The wisest priority in our marriage is to love God first and foremost, and then nurture our spouse as an outpouring of our love for Him. The more we love Him, the more love we have for each other. We serve each other with His love from within us, and as one area of our service to God (Galatians 5:13).

 

Christian marriage counselors agree that making a commitment each new morning to love our spouse with God’s unconditional, agape love will make all the difference in our emotional, mental, and physical connection as a couple. God is the third chord in our three-fold tie, which unites us (Ecclesiastes 4:9-12).

 

Prayer:

Father God, help us to have a sense of humor that learns to laugh at our self, and to forgive our mate his/her failings. Arguing, blaming, deliberately hurting each other, etc. sabotage our own relationship. Teach us how to accept each other without attempting to change each other, but for both of us to willingly change our self to meld together more readily as one flesh. Help us to keep a loving attitude in spite of our mate’s shortcomings, realizing that we are not perfect either. 

 

If our mate constantly hurts us emotionally or physically, help us to understand their underlying need that causes them to react to us in this manner, so that we can help each other to heal and to thrive.

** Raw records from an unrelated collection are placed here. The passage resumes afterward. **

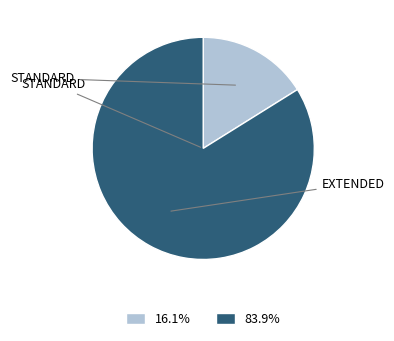

Count the number of slices in the pie.

2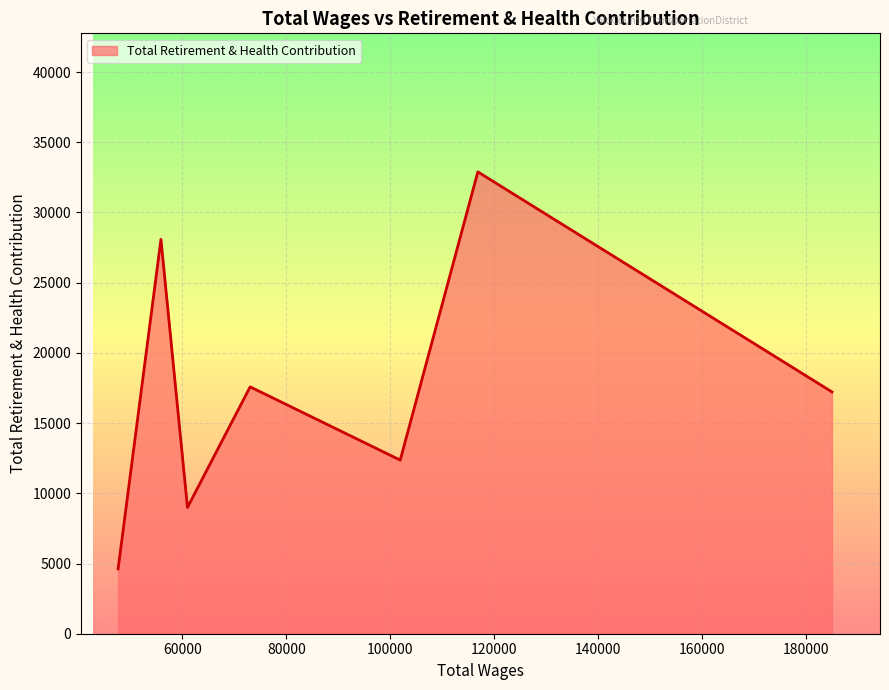

What is the smallest value displayed?

4620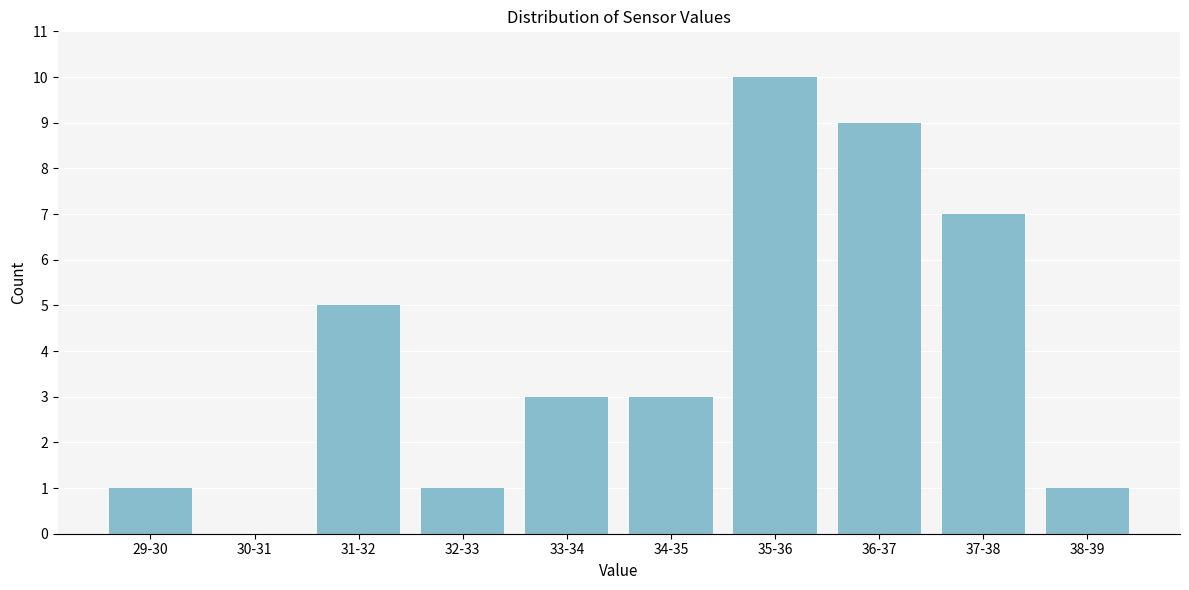

Reading left to right, what are all the values shown in this chart?

29-30=1	30-31=0	31-32=5	32-33=1	33-34=3	34-35=3	35-36=10	36-37=9	37-38=7	38-39=1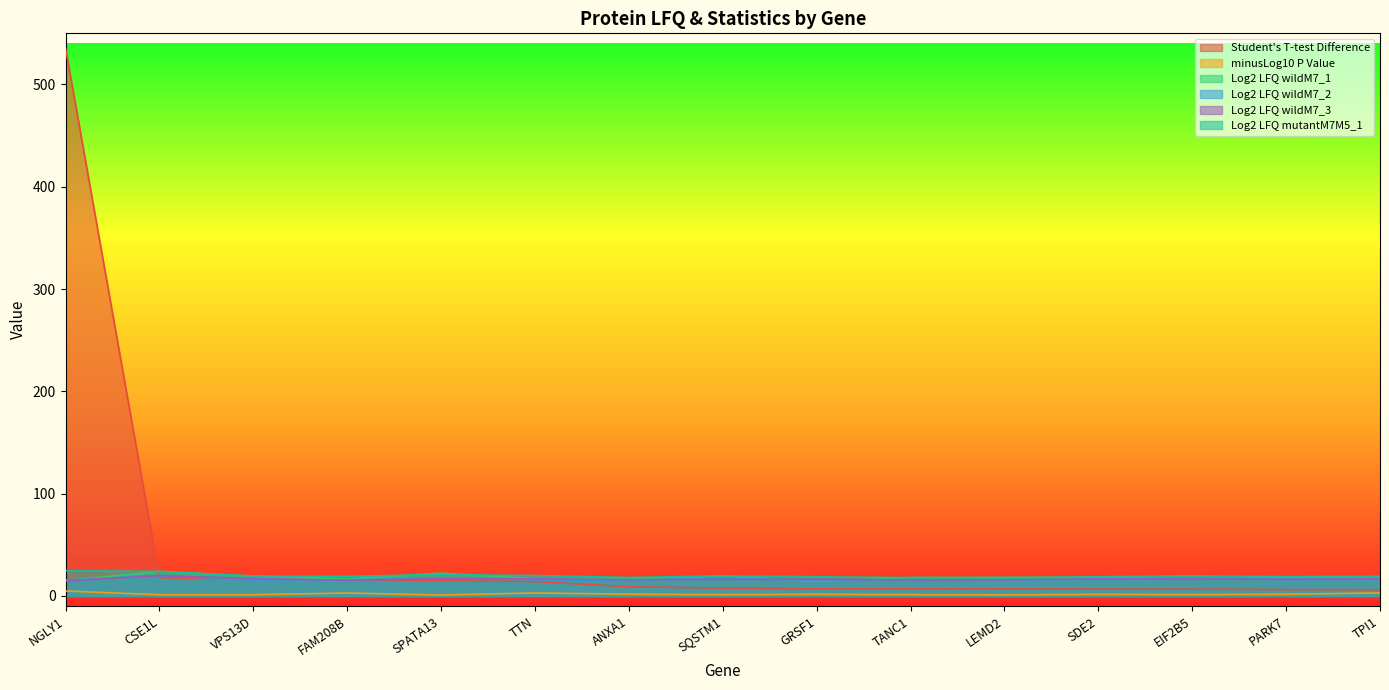

Which series ends up on top after the final intersection of Student's T-test Difference and Log2 LFQ mutantM7M5_1?

Log2 LFQ mutantM7M5_1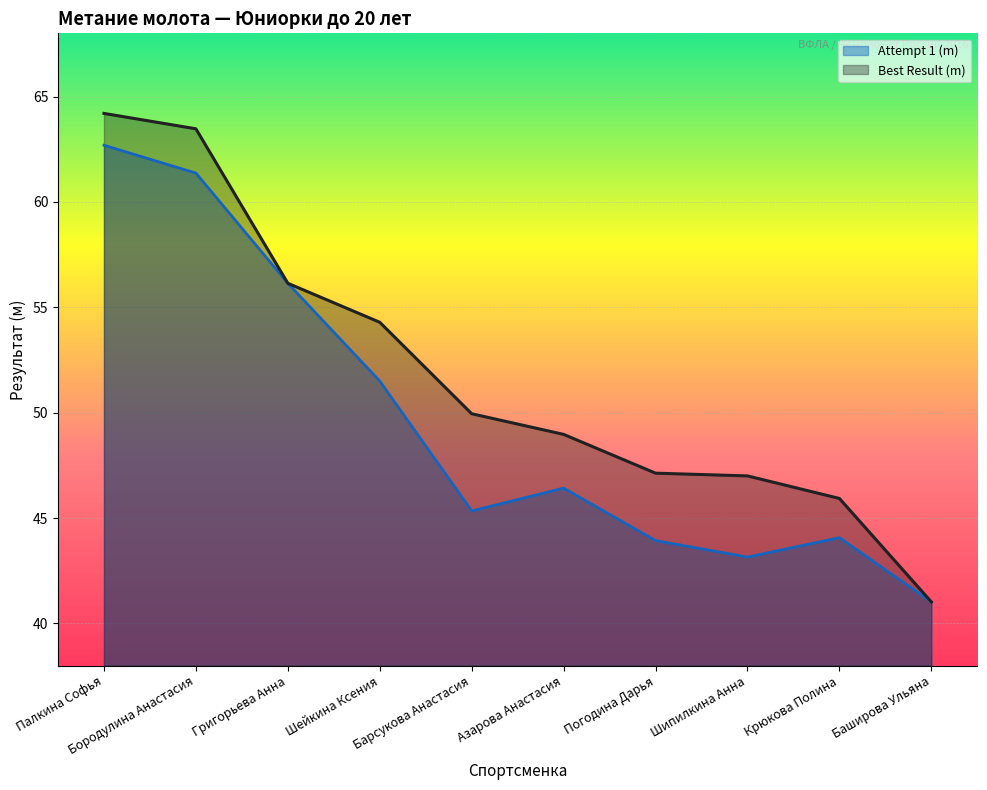

What is the label of the 4th point from the left?

Шейкина Ксения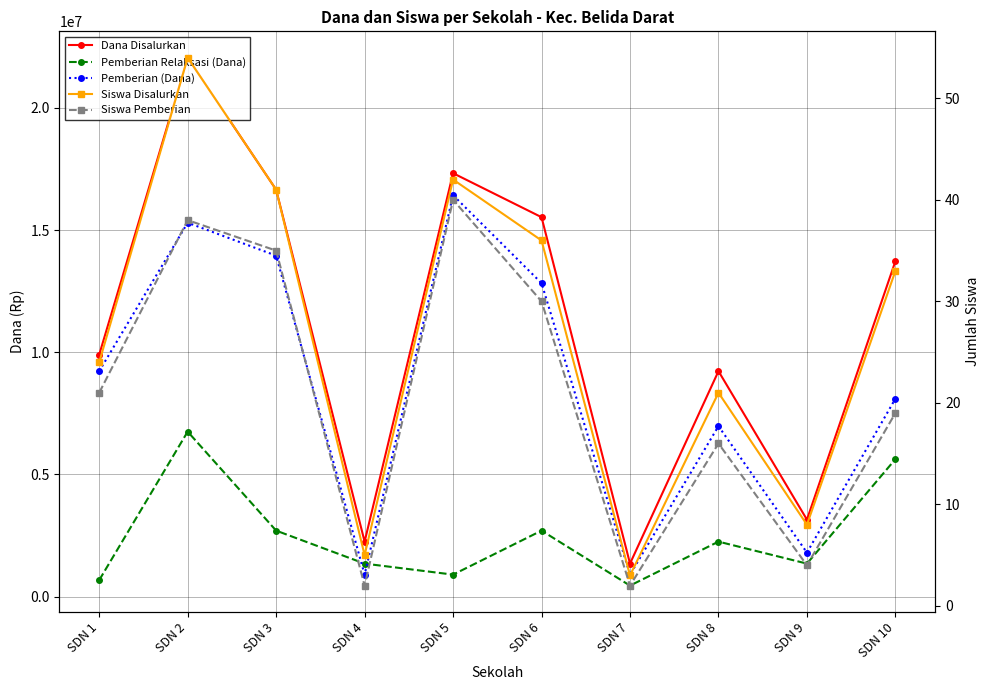

List the series in order of their peak value, highest first.

Dana Disalurkan, Pemberian (Dana), Pemberian Relaksasi (Dana), Siswa Disalurkan, Siswa Pemberian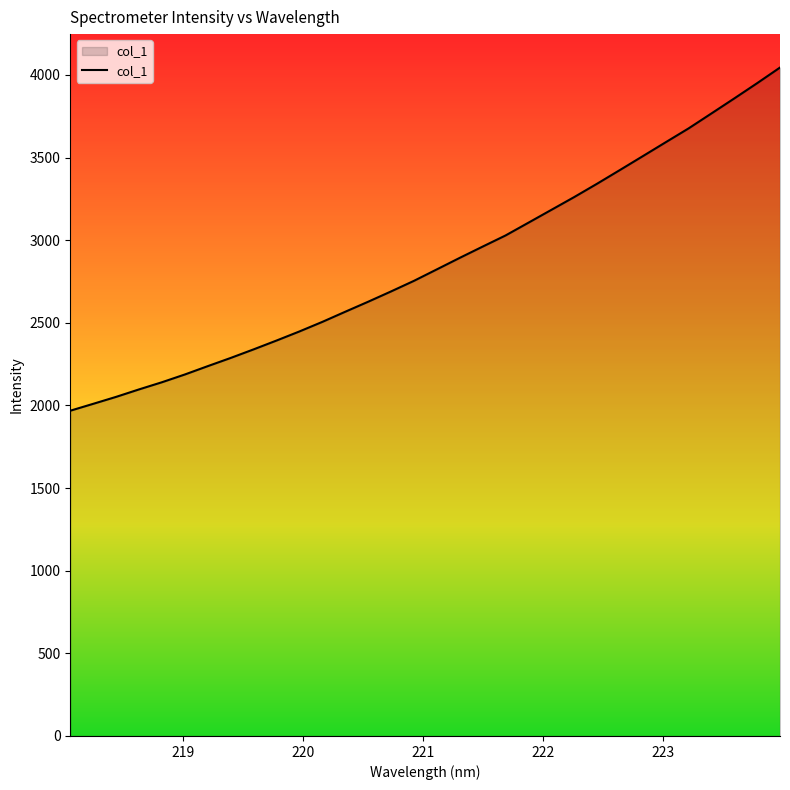

What is the difference between the maximum and minimum values?

2076.4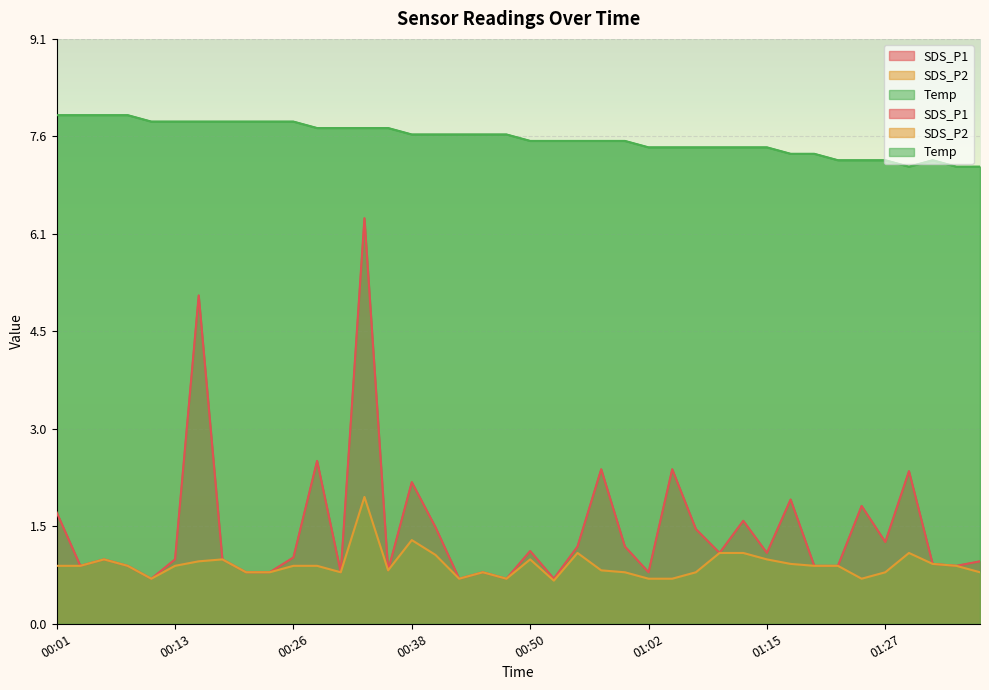

In Temp, how many points are higher than both neighbors (excluding endpoints)?

1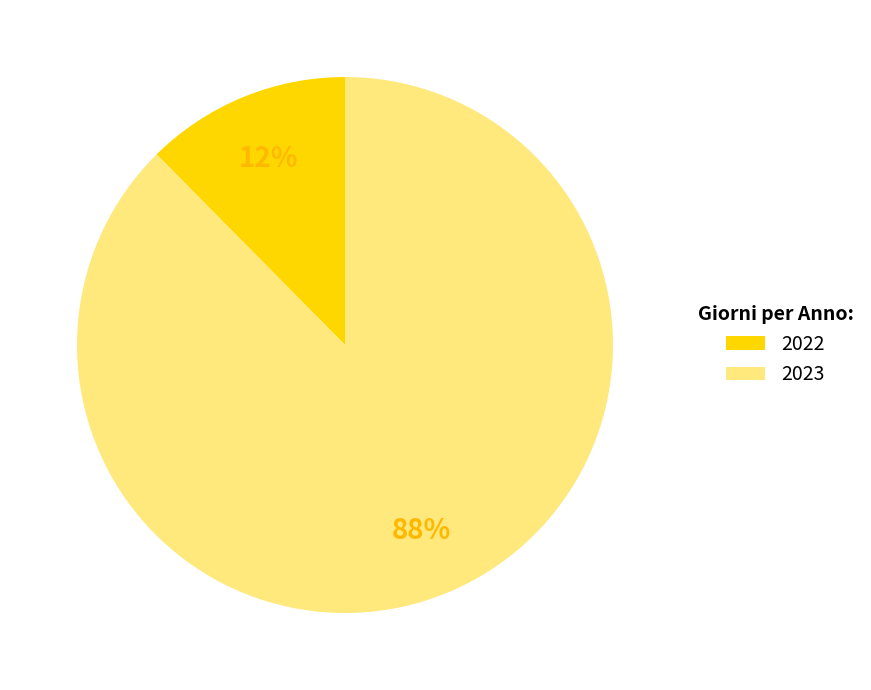

What percentage is the 2022 slice, to the nearest percent?

12%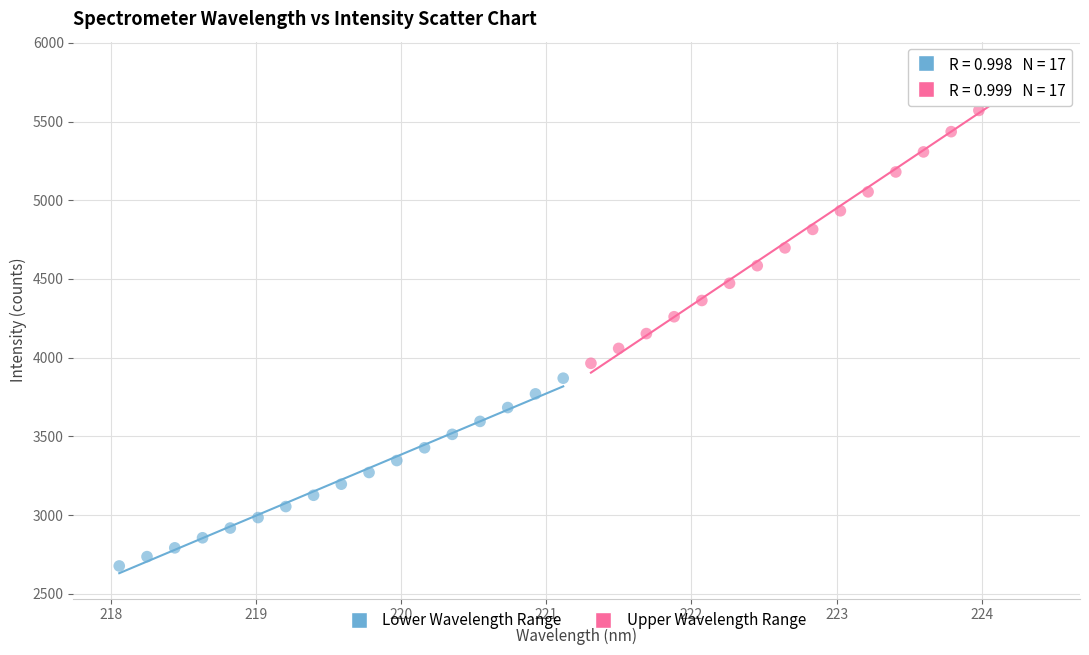

Which series has the largest Y range (max minus min)?

Upper Wavelength Range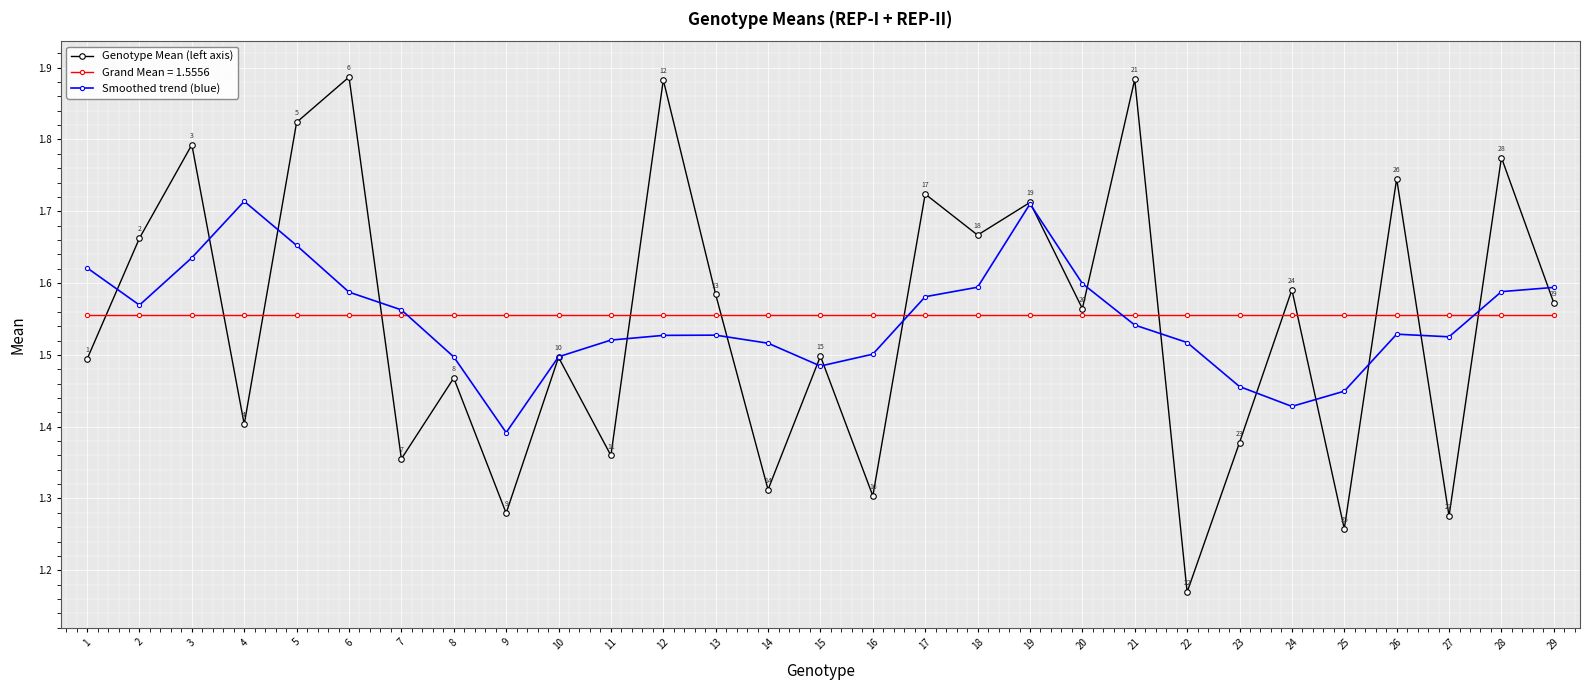

What is the sum of all Smoothed trend (blue) values?

44.9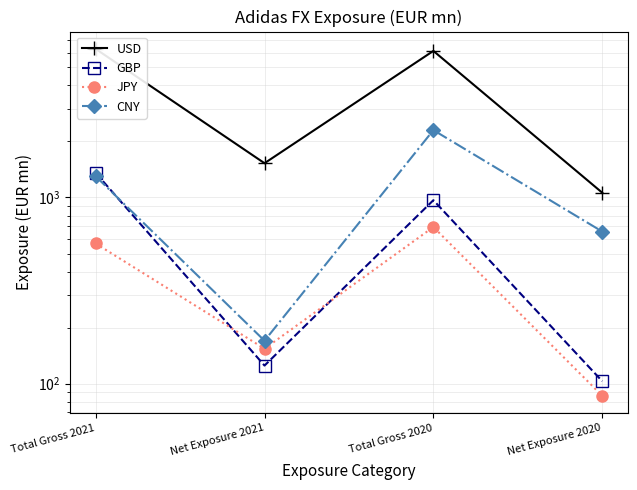

Is the value of CNY at Net Exposure 2020 greater than the value of JPY at Total Gross 2020?

No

If our mate will not relinquish their inner pain, and continues to inflict their pain on us, give us the courage to protect our self, and to separate for the purpose of reconciling in the future.

 

Thought for the Day:

Setting boundaries around our marriage that nourish and protect our relationship will keep others from attempting to come between us and our spouse, because they discern our bond and regard it with sanctity, rather than to see any discord between us and consider it an easy matter to come between us.